Following the publication of the House of Commons Science and Technology Committee report on Peer review in scientific publications, Tracey Brown, Managing Director of Sense About Science comments:
"Whatever the future shape of scientific publishing, Sense About Science is concerned that high quality peer review is at the heart of it. We are faced with a sea of material that we cannot sift ourselves, whether we are researchers, members of the public or policy makers. Something has to determine what grabs our attention from all that material. There are, fundamentally, only two ways of doing this. We can have a system that tries to be objective. This is what the peer review system is for, selecting what is worthy of publication and further study. There is only one alternative to this - patronage. It might come in new bottles labelled Web 2.0 technologies and social networking but if this was the way research was publicised, it would still be patronage, where the researcher with the clubby contact book or the university with the best-resourced PR department would get the most attention. We are therefore delighted to see that the Committee has concluded, ‘peer review in scholarly publishing, in one form or another, is crucial to the reputation and reliability of scientific research’ (paragraph 277, House of Commons Science and Technology Committee, Peer review in scientific publications, Eighth report of session 2010-2012, 18th July 2011).

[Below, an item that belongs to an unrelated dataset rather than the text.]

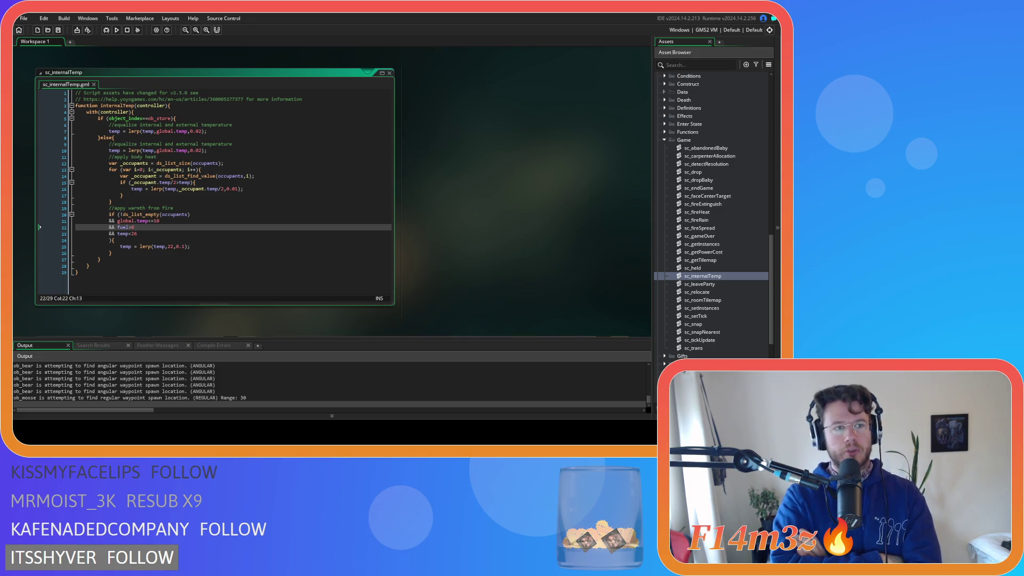
# Step: After the test run, return to the body-heat lerp line in sc_internalTemp
pyautogui.click(251, 190)
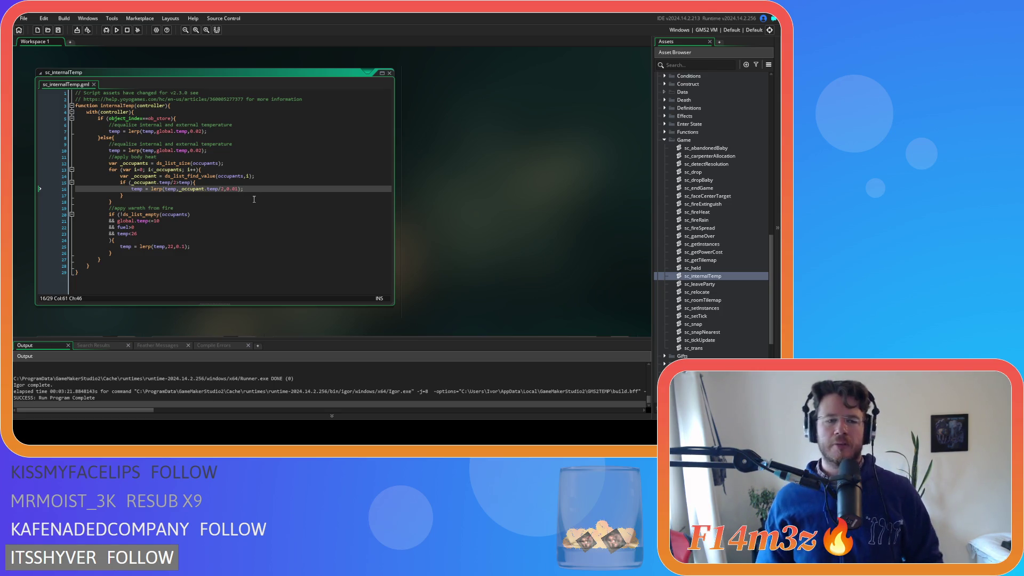
pyautogui.moveTo(176, 182); pyautogui.dragTo(133, 185)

However, the Committee’s further recommendation that all data associated with publicly funded research should be made widely and freely available needs much more careful thought (paragraph 203, House of Commons Science and Technology Committee, Peer review in scientific publications, Eighth report of session 2010-2012, 18th July 2011). In our experience, most misunderstandings from scientific research come from an absence of meaning and context and the research end-users ask for this context far more than they ever ask for raw data. Preparing and scrutinising papers for publication is a vital part of establishing the meaning and context. It is not clear from the Committee’s report what the problem is that would be addressed from raw data publication nor the other costs and effects of demanding it. As the Committee has indicated the Royal Society is currently looking at this and we should await the outcome of their consultation."